**AUSGEWÄHLTER AUSZUG:**
-------

Die Transformation von der kapitalistischen Marktwirtschaft zu einer sozialistischen Marktwirtschaft könnte dann in folgenden Schritten erfolgen
- Transparenz in das Wirtschaftssystem bringen.
- Das Prinzip des Datenschutzes ist eigentlich gedacht für den Schutz des Individuums gegen die mächtigste gesellschaftliche Organisation, den Staat, und andere Organisationen, da diese sonst durch systematisches Sammeln von Individualdaten ein erhebliches leicht mißbrauchbares Herrschaftswissen erlangen. Für die Individuen ist das Datenschutzprinzip weitgehend ausgehöhlt. Da nach kapitalistischer Ideologie die gesellschaftliche Produktion in privateigenen Betrieben als Privatangelegenheit der Eigentümer angesehen wird, wird das Prinzip des Datenschutzes auch auf private Produktionseinheiten angewendet. Das ist ein Mißbrauch des Datenschutzprinzips und sollte abgeschafft werden.
- Die Erfassung statistischer Wirtschaftsdaten ist so umzugestalten bzw. zu ergänzen, daß die für die Umgestaltung des Wirtschaftssystems erforderlichen Daten in geeigneter Form zur Verfügung stehen.
- Das private Eigentum, welches für den individuellen Konsum gedacht ist und das private Eigentum, welches als Kapital in die Wirtschaft investiert ist oder werden soll, sind nachweisbar zu trennen.
- Entflechtung der Wirtschaft, insbesondere die Eigentumsverhältnisse
- Es ist das Prinzip des rekursiven Eigentums abzuschaffen. Als rekursives Eigentum bezeichne ich hier die Möglichkeit, daß Wirtschaftseinheiten, wie Betriebe, Banken, Kapitalgesellschaften u.s.w., Eigentümer oder Teilhaber anderer Wirtschaftseinheiten sein können, und dieses beliebig oft wiederholbar ist. Auf diese Weise werden die Eigentumsverhältnisse hoffnungslos verschleiert.

-------

**AUFGABEN:**
1. Kopieren Sie aus dem Auszug über die sozialistische Marktwirtschaft den Abschnitt zwischen „- Das private“ und „nachweisbar zu trennen.“, beide Stellen eingeschlossen.
2. Was wird im Auszug über die sozialistische Marktwirtschaft als rekursives Eigentum bezeichnet?
3. Führen Sie den Auszug über den Übergang zur sozialistischen Marktwirtschaft im Anschluss an seinen letzten Satz weiter.

**EINGABEDATEN:**
-------

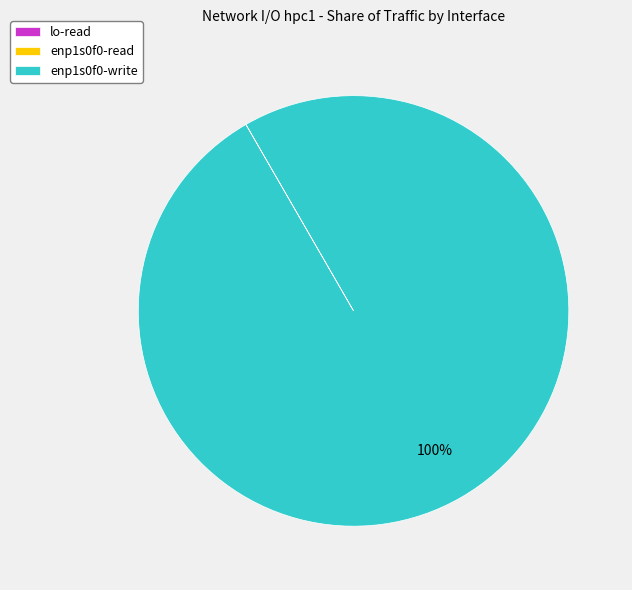

To the nearest percent, what is the average slice percentage?

33%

-------

**LÖSUNGEN:**
1.
- Das private Eigentum, welches für den individuellen Konsum gedacht ist und das private Eigentum, welches als Kapital in die Wirtschaft investiert ist oder werden soll, sind nachweisbar zu trennen.

2. Die beliebig oft wiederholbare Möglichkeit, dass Wirtschaftseinheiten wie Betriebe, Banken oder Kapitalgesellschaften Eigentümer oder Teilhaber anderer Wirtschaftseinheiten sein können.

3.
- Ohne zunächst das kapitalistische Privateigentum abzuschaffen, ist folgendes direkte Eigentumsprinzip vorzuschreiben: Eine Privatperson kann an beliebig vielen Produktions- oder Dienstleistungsunternehmen direkte Anteile erwerben. Privatpersonen können aber auch ihr Vermögen durch eine oder mehrere Holding-Gesellschaften verwalten lassen, die dieses dann direkt in Produktions- oder Dienstleistungsunternehmen investieren. Verschiedene Holding-Gesellschaften können gemeinsam Unternehmen finanzieren. Holding-Gesellschaften dürfen sich nicht gegenseitig finanzieren oder Eigentumsrecht aneinander erwerben. Analoges gilt für Produktions- und Dienstleistungsunternehmen. Damit sollen transparente Eigentumsverhältnisse geschaffen werden, ohne die Möglichkeit der Kapitalkonzentration für Großprojekte zu behindern.
- Schrittweise Einführung bzw. fortführen der Einführung des Ressourcenmarktes.
- Einführung eines sozial abgesicherten Leistungslohnsystem (siehe Abschnitt 7.3.2 Arbeitsmarkt und ausführlicher in [7]). Dabei wird der leistungsunabhängige Mindestlohn, das Kindergeld und die Mindestrente aus einer Wertschöpfungsabgabe finanziert.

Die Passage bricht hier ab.